* **SET EXERCISE**: Count the lines in the items below that contain the string "built", with case counting, and reply with the number alone.

-------- EXCERPTED DATA

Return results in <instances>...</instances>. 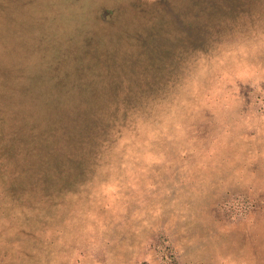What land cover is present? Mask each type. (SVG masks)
<instances>
[{"label":"rangeland","instance_id":"rangeland-1","mask_svg":"<svg viewBox=\"0 0 264 264\" xmlns=\"http://www.w3.org/2000/svg\"><path fill=\"white\" fill-rule=\"evenodd\" d=\"M10 43L87 183H22L0 120V264H264V0H0Z\"/></svg>","mask_w":264,"mask_h":264},{"label":"trees","instance_id":"trees-1","mask_svg":"<svg viewBox=\"0 0 264 264\" xmlns=\"http://www.w3.org/2000/svg\"><path fill=\"white\" fill-rule=\"evenodd\" d=\"M4 52L5 58H7V65L5 66L7 68V71L6 73L0 72V98L1 101H9L12 107L15 106L14 108H16V115L11 111L10 108L12 107L10 105L1 104L4 108L0 109V120H5L7 123L5 129H3V134H17V131L20 134L19 137L21 139L19 148H21V151L18 152L14 161L15 165L13 166L20 169L19 175L21 177L22 183H87L85 182L86 175L82 176V173H80L78 176L72 175L71 178L70 176L67 178V173H69L72 169L70 165H77V168L81 163L76 157L81 150H76L75 148V150H72V154L63 155L62 157H66L67 159V161H65L64 163H61V160L59 158H55L56 152L62 148L63 142H65V140H62L60 136L55 137L58 134V130L56 127L57 125L55 123V125L53 124V126L51 124H48V126L46 127L44 119L42 118L44 113H46L47 111V107L44 104L46 101L44 97L45 92L41 91L43 97L41 98L40 103L38 97L40 90L38 89V93L36 96L37 105H31V103L26 100V97L23 94L24 92L21 88V84L19 87L18 83L20 77L18 70H21L22 72L24 71L21 65L17 67L19 56L23 57L22 54L20 52L18 53V48L14 43H10L8 45L4 44ZM47 71L49 72V70ZM45 72L46 71L39 74V80L43 79ZM70 90L71 86L66 85L64 91H66L68 94ZM55 100H57L56 97H54V101ZM79 110V107H62L61 105L57 104H54V106L50 109V111L53 112L54 121L59 122L58 126L63 125V129L68 133L67 135H76L81 132L82 127L86 121H90L88 122V131L99 132L101 130L99 127L100 120L98 119L99 113L96 112V114H94L93 112H88L87 109L84 113H82V115H79ZM66 116L67 118L69 116L71 117L70 123H67ZM14 118L18 125V129L16 128L17 130H13V128L10 127L11 121ZM29 119H31L32 121V131L30 133L24 134V128L30 125ZM0 133H2V130H0ZM51 133H53V150L51 149L52 151H50V143L48 137V135H50ZM34 135L36 136L35 140H27L24 137H33ZM13 141L14 140H12V142ZM67 142L69 143V141ZM93 142L97 144L96 141L93 140ZM8 143L9 142L6 141V146H8ZM75 144L80 145L77 142ZM89 155L91 157V162H97V153H94L92 155V152H90ZM9 163L13 164V162ZM57 167L61 168V171H57ZM29 170H33L31 176L28 175V173L30 172ZM92 182L94 183V181ZM35 258L37 259V257H35L34 255V259Z\"/></svg>","mask_w":264,"mask_h":264}]
</instances>
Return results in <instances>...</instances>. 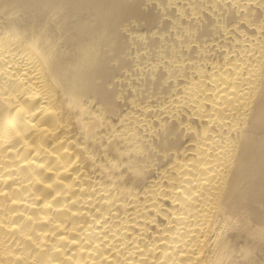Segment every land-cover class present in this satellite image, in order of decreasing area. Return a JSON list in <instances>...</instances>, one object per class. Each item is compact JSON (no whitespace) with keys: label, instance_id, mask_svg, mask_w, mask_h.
I'll list each match as a JSON object with an SVG mask.
<instances>
[{"label":"bare ground","instance_id":"obj_1","mask_svg":"<svg viewBox=\"0 0 264 264\" xmlns=\"http://www.w3.org/2000/svg\"><path fill=\"white\" fill-rule=\"evenodd\" d=\"M0 264H264V0H0Z\"/></svg>","mask_w":264,"mask_h":264}]
</instances>
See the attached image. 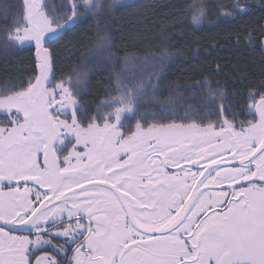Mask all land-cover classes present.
I'll use <instances>...</instances> for the list:
<instances>
[{
	"label": "snow or ice",
	"instance_id": "1",
	"mask_svg": "<svg viewBox=\"0 0 264 264\" xmlns=\"http://www.w3.org/2000/svg\"><path fill=\"white\" fill-rule=\"evenodd\" d=\"M67 7L21 0L0 36L6 50L34 44L38 69L0 90V264H264V83L239 113L201 85L215 122L142 112L147 89L119 79L87 111L81 80L57 82L48 47L79 19ZM193 7L199 25L206 6ZM249 10L220 5L226 19Z\"/></svg>",
	"mask_w": 264,
	"mask_h": 264
},
{
	"label": "trees",
	"instance_id": "2",
	"mask_svg": "<svg viewBox=\"0 0 264 264\" xmlns=\"http://www.w3.org/2000/svg\"><path fill=\"white\" fill-rule=\"evenodd\" d=\"M49 1L61 14L68 9L62 6L68 0ZM101 2L95 15H82L48 45L56 81L79 78L77 99L87 111L95 112L97 105L117 95L119 79L121 86L133 88L138 83L146 87L142 112L167 116L165 122L175 119L179 123L185 112L194 114L197 123L215 122V114L209 112V89L201 85L221 91L225 108L239 113L249 90L264 83V0H241L250 10L235 20L220 13V5L233 0H137L116 8L108 0ZM20 4L21 0H0V36L12 27ZM200 4L206 6V13L196 25L192 22L193 6ZM249 34L255 43L248 42ZM105 42L108 56L101 63L97 53ZM128 58L141 63L151 58L164 60L152 73L129 80L120 73ZM36 64L33 47H0V90L27 85L37 75ZM220 102L218 98L217 106Z\"/></svg>",
	"mask_w": 264,
	"mask_h": 264
},
{
	"label": "rangeland",
	"instance_id": "3",
	"mask_svg": "<svg viewBox=\"0 0 264 264\" xmlns=\"http://www.w3.org/2000/svg\"><path fill=\"white\" fill-rule=\"evenodd\" d=\"M101 1L102 0H94V2L98 3L99 7L95 8V9H93L91 11H88V10H86L84 8V6H83L84 1L81 2V3L75 2L78 5H80V8H79V12H80L79 19H80V17H82V15L88 16V15H90L92 13L95 15V13L98 12L99 10H101V8H102V2ZM108 1H110V5L112 6V8H116L115 6L130 5V4L134 3V2H136L137 0H108ZM46 2L47 3H50L49 0H46ZM68 2H69V0L65 4H62V6H64L66 9L68 8V7H66V4ZM65 13H67V15H71V13L68 11V9L66 11H63L62 12V14H65ZM73 19H75V17H73ZM79 19L77 21H79ZM32 47L35 49L34 44H33ZM108 47H109V45L106 42L105 43H102L100 45V47H99V51H98L97 54H98V58L101 60L100 61L101 63H104V62L107 61V56H108L107 49H108ZM263 50H264V48H263ZM163 60L156 59V58H151V59H148L145 62H142L141 63V60H139V59L128 58L124 62L120 73H123L124 77L125 78H129V80L130 79H134L137 76H146L147 73H149L150 71L152 73L153 70H156L157 68H159L162 65V61ZM37 71H38V69H37ZM37 75H38V72H37ZM148 76H151V75H148ZM145 79H146L145 81L151 80V78H145ZM130 82L131 81H129V83ZM137 85H140V84L137 83L136 85H133V86L135 87Z\"/></svg>",
	"mask_w": 264,
	"mask_h": 264
},
{
	"label": "flooded vegetation",
	"instance_id": "4",
	"mask_svg": "<svg viewBox=\"0 0 264 264\" xmlns=\"http://www.w3.org/2000/svg\"><path fill=\"white\" fill-rule=\"evenodd\" d=\"M225 159H230V157H226ZM183 166L186 167V168H188V167H193V166L188 165V164H185V165H183ZM221 166H222V167H227L228 165L222 162V163H221ZM170 171L178 172L179 169H171ZM205 174H207V173H205Z\"/></svg>",
	"mask_w": 264,
	"mask_h": 264
}]
</instances>
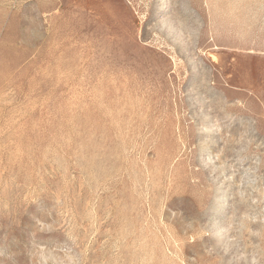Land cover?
Listing matches in <instances>:
<instances>
[{
    "label": "rangeland",
    "instance_id": "obj_1",
    "mask_svg": "<svg viewBox=\"0 0 264 264\" xmlns=\"http://www.w3.org/2000/svg\"><path fill=\"white\" fill-rule=\"evenodd\" d=\"M0 264H264V0H0Z\"/></svg>",
    "mask_w": 264,
    "mask_h": 264
}]
</instances>
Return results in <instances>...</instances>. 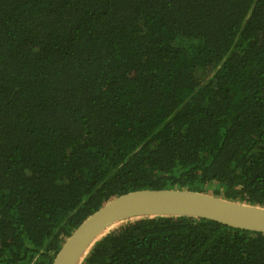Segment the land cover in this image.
Instances as JSON below:
<instances>
[{
	"label": "trees",
	"instance_id": "trees-1",
	"mask_svg": "<svg viewBox=\"0 0 264 264\" xmlns=\"http://www.w3.org/2000/svg\"><path fill=\"white\" fill-rule=\"evenodd\" d=\"M162 188L264 207V0H0V264ZM79 264H264V233L135 218Z\"/></svg>",
	"mask_w": 264,
	"mask_h": 264
},
{
	"label": "water",
	"instance_id": "water-1",
	"mask_svg": "<svg viewBox=\"0 0 264 264\" xmlns=\"http://www.w3.org/2000/svg\"><path fill=\"white\" fill-rule=\"evenodd\" d=\"M192 216L264 233V207L187 189H138L105 202L65 239L51 264H79L96 240L126 220Z\"/></svg>",
	"mask_w": 264,
	"mask_h": 264
}]
</instances>
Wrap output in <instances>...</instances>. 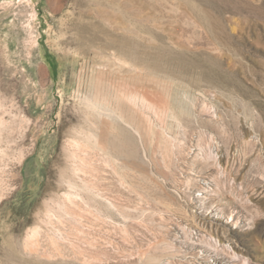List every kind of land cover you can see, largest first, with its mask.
Listing matches in <instances>:
<instances>
[{
	"label": "rangeland",
	"instance_id": "rangeland-1",
	"mask_svg": "<svg viewBox=\"0 0 264 264\" xmlns=\"http://www.w3.org/2000/svg\"><path fill=\"white\" fill-rule=\"evenodd\" d=\"M0 264H264V0H0Z\"/></svg>",
	"mask_w": 264,
	"mask_h": 264
},
{
	"label": "bare ground",
	"instance_id": "bare-ground-1",
	"mask_svg": "<svg viewBox=\"0 0 264 264\" xmlns=\"http://www.w3.org/2000/svg\"><path fill=\"white\" fill-rule=\"evenodd\" d=\"M26 1L31 2V0H26ZM32 1H33V0H32ZM128 51H129L128 54H129V55H132V53H133V49H129ZM129 55H128V56H129ZM180 57H181V56H180ZM155 61H157L156 58H155ZM152 63H153V62H152ZM46 92H47V90L41 92V97H42V98H45V97L47 96V93H46ZM91 101H92V100H91ZM96 104H97V103H96ZM104 105H105V104H104ZM90 140H91V139H90ZM34 163H35V162H34ZM35 170H37V169L35 168V165L33 164V162L30 163V166H29V172H32V171L34 172ZM29 174H30V173H29ZM29 177H30V176H29Z\"/></svg>",
	"mask_w": 264,
	"mask_h": 264
},
{
	"label": "built area",
	"instance_id": "built-area-1",
	"mask_svg": "<svg viewBox=\"0 0 264 264\" xmlns=\"http://www.w3.org/2000/svg\"><path fill=\"white\" fill-rule=\"evenodd\" d=\"M210 260H211V262H213V259L212 258Z\"/></svg>",
	"mask_w": 264,
	"mask_h": 264
}]
</instances>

----------------

* **ANSWER BELOW**: 2